The exterior of Madonna and Norb Niemeier’s house located north of Evansville near Darmstadt does not immediately allude to an overly unique home. One step inside, however, pulls guests into a quaint cottage that feels as if it has been lifted from the French countryside.
Madonna and Norb have built many houses together during their 49 years of marriage. The property in northwest Vanderburgh County where many of their homes have been located was first purchased by Madonna’s father Butch Raben in the early 1970s; the Niemeiers would start building their first home later that decade.
“We’ve built several houses and we’d just thought we’d do one last one to retire in,” says Norb. “Hopefully this will be our last.”
“We’ve built seven houses back here and five more not in this area,” adds Madonna. “We’ve always enjoyed construction.”

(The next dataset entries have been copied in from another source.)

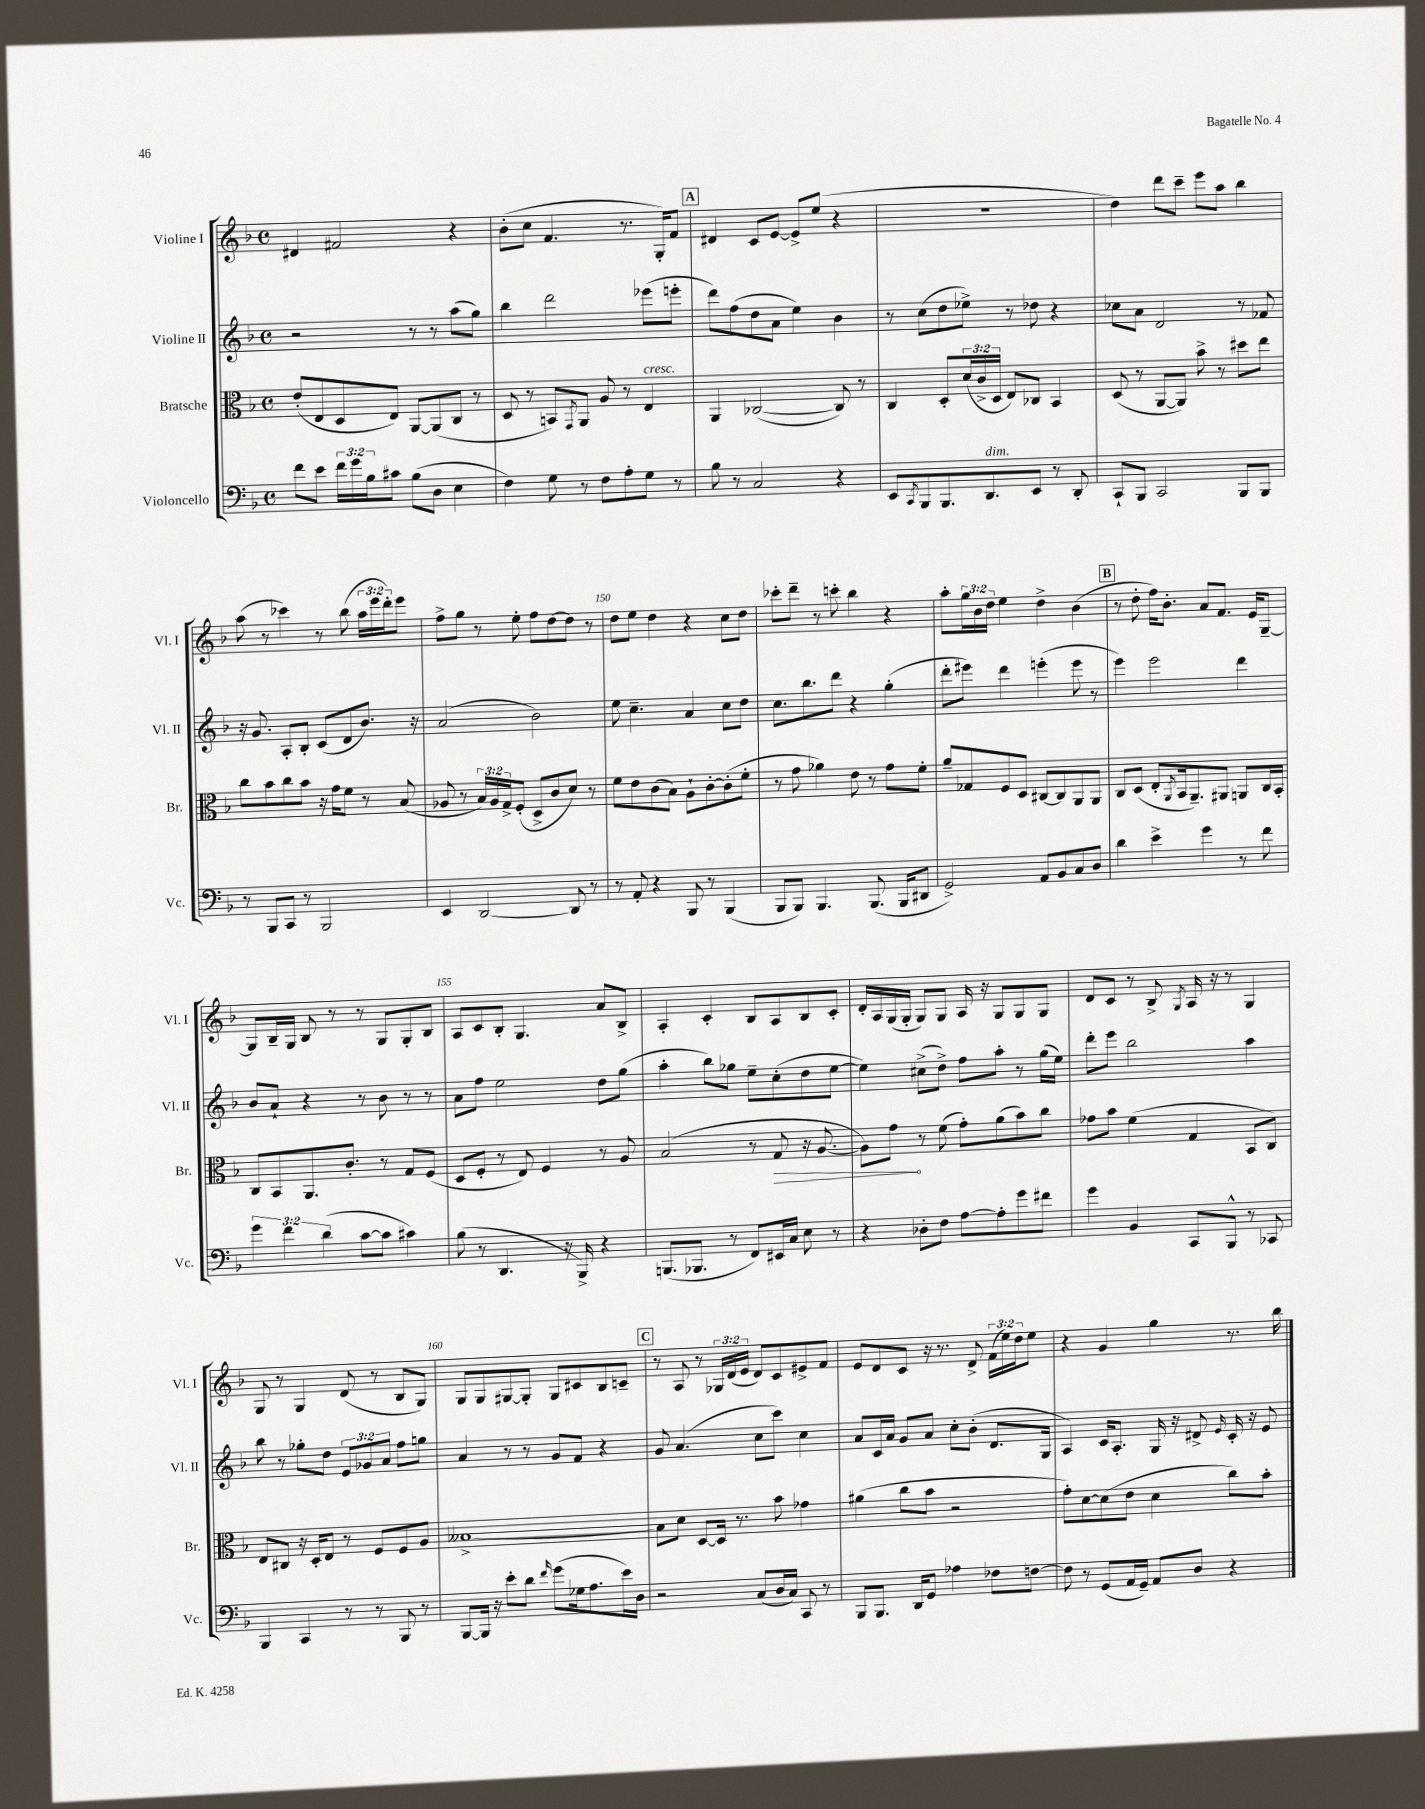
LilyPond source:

<<
\new StaffGroup <<
\new Staff = "s0" \with { instrumentName = "Violine I" shortInstrumentName = "Vl. I" } {
    \clef treble \key f \major \defaultTimeSignature \time 4/4 \override Staff.TupletNumber.text = #tuplet-number::calc-fraction-text
    dis'4 fis'2 r4 |
    bes'8-.( c''8 f'4. r8. g16-.) f'8 |
    \mark \markup { \box "A" } dis'4 c'8 e'8~ e'8-> e''8( r4 |
    r1 |
    d''4) d'''8 c'''8-- e'''8 a''8 bes''4 |
    a''8( r8 ces'''4) r8 bes''8( \tuplet 3/2 { a''16 e'''16 d'''16-.) } e'''8 |
    f''8-> g''8 r8 e''8-. f''8 d''8~ d''8 r8 |
    d''8 e''8 d''4 r4 c''8 d''8 |
    ces'''8-. d'''8-- r8 c'''8-. bes''4 r4 |
    a''8-. \tuplet 3/2 { g''16 bes'16 d''16 } e''4 d''4-> bes'4( |
    \mark \markup { \box "B" } r8 d''8-. f''16) bes'8.-. a'8 f'8. e'16 g8~-- |
    g8 bes16-- g16 bes8 r8 r8 g8 g8-. bes8 |
    a8 c'8 bes8-. g4. a'8 bes8-> |
    a4-. c'4-. bes8 a8 bes8 c'8-. |
    d'16-. a16 g16( g16-. g8) g8 a16 r16 g8 g8 g8 |
    d'8 c'8 r8 bes8-> \acciaccatura { g8 } a16 r16 r8 g4 |
    g8 r8 g4 d'8( r8 bes8 g8) |
    g8 g8 gis8~ gis8-. gis8 cis'8 bes8 c'8-- |
    \mark \markup { \box "C" } r8 a8 r8 \tuplet 3/2 { ges16 d'16( e'16 } d'8) c'8 eis'8-> f'8 |
    e'8 d'8 c'8 r16 r8. d'8-> \tuplet 3/2 { f'16( e''16) d''16 } e''8 |
    r4 g'4 g''4 r8. bes''16 \bar "|." |
}
\new Staff = "s1" \with { instrumentName = "Violine II" shortInstrumentName = "Vl. II" } {
    \clef treble \key f \major \defaultTimeSignature \time 4/4 \override Staff.TupletNumber.text = #tuplet-number::calc-fraction-text
    r2 r8 r8 a''8( g''8) |
    bes''4 d'''2 ees'''8( e'''8-. |
    \mark \markup { \box "A" } d'''8) f''8( d''8 a'8 e''4) bes'4 |
    r8 c''8( d''8 ees''8->) r8 des''8 r4 |
    ces''8 a'8 d'2 r8 fes'8 |
    r16 g'8. a8-. bes8-. c'8( d'8 bes'8.) r16 |
    a'2( bes'2) |
    e''8 c''4.-- a'4 c''8 d''8 |
    c''8. bes''8. d'''8 r4 g''4-.( |
    d'''8-. eis'''8) d'''4 e'''4-.( e'''8 r8 |
    \mark \markup { \box "B" } e'''4) e'''2 d'''4 |
    bes'8 a'8-! r4 r8 bes'8 r8 r8 |
    a'8 f''8 e''2 d''8 g''8( |
    a''4-. bes''8) ges''8 e''8-- c''8-.( d''8 e''8~ |
    e''4) cis''8->( d''8->) f''8 a''8-. r8 g''16( e''16) |
    d'''8-. e'''8 bes''2 a''4 |
    bes''8 r8 ges''8-. d''8 \tuplet 3/2 { e'8 ges'8 a'8 } f''8 g''8 |
    a'4 r8 r8 g'8 f'8 r4 |
    \mark \markup { \box "C" } g'8 a'4.( c''8 c'''8) c''4 |
    a'8 c'16 a'16 g'8 a'8 c''8-. bes'8-.( d'8. g16 |
    a4) c'16 a8.-. g16 r16 dis'8-> \grace { e'16 } c'16-. r16 e'8 \bar "|." |
}
\new Staff = "s2" \with { instrumentName = "Bratsche" shortInstrumentName = "Br." } {
    \clef alto \key f \major \defaultTimeSignature \time 4/4 \override Staff.TupletNumber.text = #tuplet-number::calc-fraction-text
    e'8-.( e8 d8 e8) a,8~ a,8( c8 r8 |
    d8 r8 b,8) \acciaccatura { g,8 } a,8 a8 r8 e4^\markup { \italic "cresc." } |
    \mark \markup { \box "A" } a,4 ces2~( ces8) r8 |
    c4 d8-. \tuplet 3/2 { d'16( c'16-> d16 } e8) ces8 bes,4 |
    d8( r8 a,8~ a,8) bes'8-> r8 dis''8 e''8 |
    c''8 bes'8 c''8 bes'8 r16 g'16 f'8 r8 bes8( |
    aes8 r8 \tuplet 3/2 { bes16) aes16 g16-> } f8-.( d8-> c'8 d'8) r8 |
    f'8 e'8 c'8( bes8) a8-! c'8~-. c'8-.( f'8-. |
    r8 g'8 aes'4) e'8 r8 g'8 f'8-. |
    a'8-- ges8 f8 d8 cis8~ cis8 a,8 a,8 |
    \mark \markup { \box "B" } c8 d8( e8-. \acciaccatura { a,8 } bes,16 a,8.--) ais,8 a,8 c16 bes,16-. |
    c8 bes,8 a,8. c'8.-. r8 g8 f8( |
    d8 f8-. r8 e8) f4 r8 a8 |
    bes2( r8 \once \override Hairpin.circled-tip = ##t g8\> r16 a8.~ |
    a8) g'8\! r8 f'8( g'8-.) a'8( bes'8) c''8 |
    ges'8 bes'8 f'4( g4 bes,8 c8) |
    e8 cis8 r16 d16-. e8 r8 f8 f8 a8 |
    beses1~-> |
    \mark \markup { \box "C" } beses8 d'8 d8~ d16 r8. bes'8 ges'4 |
    ais'4( c''8 bes'8 r2 |
    g'8-.) d'8~ d'8( e'8 d'4 c''8) bes'8-. \bar "|." |
}
\new Staff = "s3" \with { instrumentName = "Violoncello" shortInstrumentName = "Vc." } {
    \clef bass \key f \major \defaultTimeSignature \time 4/4 \override Staff.TupletNumber.text = #tuplet-number::calc-fraction-text
    f'8 e'8 \tuplet 3/2 { f'16 g'16 bes16 } cis'8 bes8( d8 e4 |
    f4) g8 r8 f8 a8-. g8 r8 |
    \mark \markup { \box "A" } bes8 r8 c2 r4 |
    e,8 \acciaccatura { c,8 } bes,,8 bes,,8. d,8.^\markup { \italic "dim." } e,8 r8 d,8-. |
    c,8-! bes,,8 c,2 bes,,8 bes,,8 |
    r8 bes,,8 c,8 r8 bes,,2 |
    e,4 d,2~ d,8 r8 |
    r8 a,8-. r4 bes,,8 r8 bes,,4( |
    bes,,8 bes,,8) bes,,4. bes,,8.( bes,,16 dis,8 |
    g,2->) a,8 bes,8 c8 d8 |
    \mark \markup { \box "B" } d'4 e'4-> g'4 r8 f'8 |
    \tuplet 3/2 { g'4 f'4 d'4( } c'8~ c'8 cis'4) |
    bes8( r8 d,4. r16 bes,,16->) r4 |
    b,,8.( bes,,8. r8 f,8) eis,16 c16 e8 r8 |
    r4 des8-. f8 a8~ a8-. g'8 fis'8 |
    g'4 bes,4 c,8 bes,,8-^ r8 ces,8 |
    bes,,4 c,4 r8 r8 bes,,8 r8 |
    bes,,8~ bes,,16 r16 e'8-. d'8 \grace { f'16 } g'8( ges16 a8. e'16) d16 |
    \mark \markup { \box "C" } r2 c8( d16 c16) c,8 r8 |
    bes,,8 bes,,8. d,16 g,8 aes4 fes8 f8~ |
    f8 r8 g,8( a,16 g,16--) a,8 d8 r4 \bar "|." |
}
>>
>>
\layout { \context { \Score currentBarNumber = #143 \override BarNumber.break-visibility = ##(#f #t #t) barNumberVisibility = #(every-nth-bar-number-visible 5) } }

The decision to build a home reminiscent of a French Country cottage would come about when the couple decided it was time to downsize their living space. With their two children Matt and Erin raising families of their own, the Niemeiers looked for something smaller to fit their lifestyle.
“We thought about moving either into a condo or something Downtown, and we just couldn’t get there,” says Madonna. “We couldn’t get our heads wrapped around it.”
So Madonna — who’s worked as an interior designer for 30 years at her store Gallagher Niemeier Interiors — did what she does best; she started researching.
“I’m a designer; I love all kinds of construction and different styles,” she says. “But I always wanted to build a French Country cottage. I just started working on my perception of one after researching.”
Madonna says she drew much of her inspiration from French Country designer Charles Faudree. Many of Faudree’s books are displayed on tables in her living area. It was through these books she studied Faudree’s design details and constructed her own ideas.
“This is just what’s comfortable for us,” says Madonna.
Construction on the 4,800-square-foot cottage began in 2014 with Joe Elpers, Joe Elpers Building and Remodeling, and his crew taking lead on the project. Work would last a year, with the Niemeiers moving in two weeks before Thanksgiving in 2015. Entering the home through a wooden door that sets a rustic, French Country scene, guests are greeted with a cozy foyer with an arched entryway leading into the great room and kitchen. The ceiling is accented with beams, and various paintings dot the spaces on the walls along with an occasional decorative oyster plate. The room also features cabinets displaying many of the unique oyster plates Madonna owns.
“I’ve collected them for years,” she says of the serving pieces. “When we would travel and be in antique stores, I would see them and be intrigued by all the different details.”
The living space is open and inviting, perfect for the gatherings of friends and family the Niemeiers host. It features many comfortable chairs for sitting, ornate rugs on the wood floors, a grand piano, and two dining tables — one large rectangle Karges piece in the living area and a round table that sits off of the kitchen.
“This is definitely a home to accommodate a lot of people without having a lot of people living here,” says Madonna.
The furnishings of the home are not new, but have been a part of the Niemeiers’ homes for many years; according to Madonna, much of her design for the cottage was centered around her furniture.
“Through the years I’ve bought a lot of furniture,” she says. “I don’t get tired of my furniture. I know you need to add fresh things, but I like age on them.”
A dark leather chair that sits in the great room in a circle of other comfortable seats and couches is a testament to the Niemeiers’ love of their pieces. The chair is 30 years old, says Madonna, and has been one of the constants in their homes along with being Norb’s favorite chair.
“I can get by with a lot as long as I keep him comfortable in his chair,” Madonna says with a chuckle.
Her choice for the walls of the bedroom of the cottage, for example, raised a few eyebrows on the construction crew. Madonna’s plans included knotty pine for the walls, a unique, light-colored wood.
“I thought she was nuts putting knotty pine on the wall,” says Norb, “but I really like it.”
The bedroom also features a large, beautifully painted armoire, which once belonged to Madonna’s mother and fits in perfectly with the French Country aesthetic. The bathroom off of the bedroom includes a large vanity, a separate shower and bath, and a fireplace. Madonna’s love of Karges Furniture slips into this area as well, with the “window” between the shower room and bathtub made from a Karges cabinet.
But one of the aspects that lends to the home’s uniqueness is the kitchen and pantry, says Madonna, which also are her favorite areas of the cottage. The kitchen is furnished with all new appliances, including a six-burner gas stove and a steam oven.
“We do a lot of baking and cooking in here,” says Madonna.
The white cabinets, made by Fehrenbacher Cabinets, Inc. of Evansville, blend well with the grey and white granite countertops. Large windows over the sink look out at the lake behind the couple’s home. The pantry lends to a traditional French Country cottage pantry, says Madonna, with plates and cups, and pots and pans stacked on two sides, and a collection of cookbooks at the back.
“Really, I love the whole home,” she says. “It isn’t the largest house we have ever built, but to me it’s the coziest and most comfortable.”